The banged-up Utah Jazz limped to a decisive loss in Minneapolis against the Minnesota Timberwolves. While the T-Wolves are in the mix for the eighth spot, the Jazz entered the season with far greater expectations. Utah’s attritional agonies, however, have robbed Quin Snyder’s team of its ability to put its best players on the floor. There’s no mystery to this downward trend for the Jazz; it just is. Players shape fortunes in pro sports, far more than in college ball. (They’re hardly secondary in college, but coaches are indeed more primary in the NCAA realm. See “K” for “Coach,” or “Krzyzewski.”)

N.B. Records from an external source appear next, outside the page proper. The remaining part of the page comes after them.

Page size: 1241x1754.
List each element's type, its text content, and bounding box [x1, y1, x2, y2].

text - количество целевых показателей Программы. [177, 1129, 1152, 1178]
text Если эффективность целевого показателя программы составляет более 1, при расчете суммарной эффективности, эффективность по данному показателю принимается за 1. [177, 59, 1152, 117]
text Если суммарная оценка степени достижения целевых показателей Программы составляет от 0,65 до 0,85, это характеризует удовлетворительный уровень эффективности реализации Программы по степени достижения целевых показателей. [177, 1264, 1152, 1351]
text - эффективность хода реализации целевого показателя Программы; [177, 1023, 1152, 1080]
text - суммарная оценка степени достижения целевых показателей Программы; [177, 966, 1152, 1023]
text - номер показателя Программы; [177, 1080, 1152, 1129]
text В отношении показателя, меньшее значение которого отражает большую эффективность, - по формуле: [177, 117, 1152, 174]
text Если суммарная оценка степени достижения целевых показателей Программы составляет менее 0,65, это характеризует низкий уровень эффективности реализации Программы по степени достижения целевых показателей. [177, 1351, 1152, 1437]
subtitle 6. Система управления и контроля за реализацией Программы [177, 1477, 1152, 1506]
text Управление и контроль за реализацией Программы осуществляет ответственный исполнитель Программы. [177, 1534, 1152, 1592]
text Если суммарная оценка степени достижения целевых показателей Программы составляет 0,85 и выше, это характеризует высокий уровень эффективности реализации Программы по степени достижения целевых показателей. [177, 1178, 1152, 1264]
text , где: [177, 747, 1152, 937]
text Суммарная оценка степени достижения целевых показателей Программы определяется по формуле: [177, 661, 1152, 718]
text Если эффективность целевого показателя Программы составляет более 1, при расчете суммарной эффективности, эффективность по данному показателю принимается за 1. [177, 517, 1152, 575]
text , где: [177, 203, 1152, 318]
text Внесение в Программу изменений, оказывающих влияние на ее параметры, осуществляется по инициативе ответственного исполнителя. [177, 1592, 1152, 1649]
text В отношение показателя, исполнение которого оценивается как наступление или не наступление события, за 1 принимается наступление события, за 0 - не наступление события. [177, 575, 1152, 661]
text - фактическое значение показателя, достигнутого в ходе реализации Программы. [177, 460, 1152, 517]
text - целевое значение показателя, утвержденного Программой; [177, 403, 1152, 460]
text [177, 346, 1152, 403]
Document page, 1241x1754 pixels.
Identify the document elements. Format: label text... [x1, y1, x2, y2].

The Portland Trail Blazers won on Wednesday, but they beat another rival in the race for eight, the Denver Nuggets. Portland smashed Cleveland last Saturday, taking advantage of both the Cavs’ back-to-back stack and the emotional outpouring of energy Team LeBron released against the Golden State Warriors on Christmas Day. That said, the Blazers have to demnstrate a lot more consistency in order to convince skeptics that they can be a fundamentally better team over the course of 82 games.

The Phoenix Suns were a team in total disorder last week, losing to the Philadelphia 76ers at home and being ripped apart by Markieff Morris, a player they should have parted with as soon as Marcus Morris was sent to Detroit. Thought that was bad?

Eric Bledsoe then got hurt.

Wednesday night, the Suns were eviscerated by the San Antonio Spurs. It’s going to get worse before it gets better in the Valley of the Sun(s).

Last and — quite arguably — least, the Sacramento Kings somehow messed around on Wednesday night and lost at home to the Sixers. How in blazes can a team with the Kings’ high-end talent lose to Philadelphia at home?

The Kings — precisely because of Utah’s injury woes and Phoenix’s total dysfunction — still have a window of opportunity in terms of nabbing the No. 8 playoff spot, but a loss at home to the Sixers shatters the idea that Sacramento should be favored in that race.

Utah. Phoenix. Sacramento.

Portland. Denver. Minnesota.

It’s one thing when a playoff team fails to achieve a winning record; it’s even more humiliating for the league when an eighth seed can’t even crack the 40-win plateau. It reinforces the need to invite 16 playoff teams based on overall records and not conference affiliations. On a number of occasions in recent seasons, the East featured a sub-40-win eighth seed, while the West had an eight-seed with at least 45 wins.

This season, the East might not have a 45-win eighth seed, but the West seems increasingly likely to own a No. 8 team with fewer than 40 wins.

It’s yet another indication of how topsy-turvy this season — heading into 2016 — has been.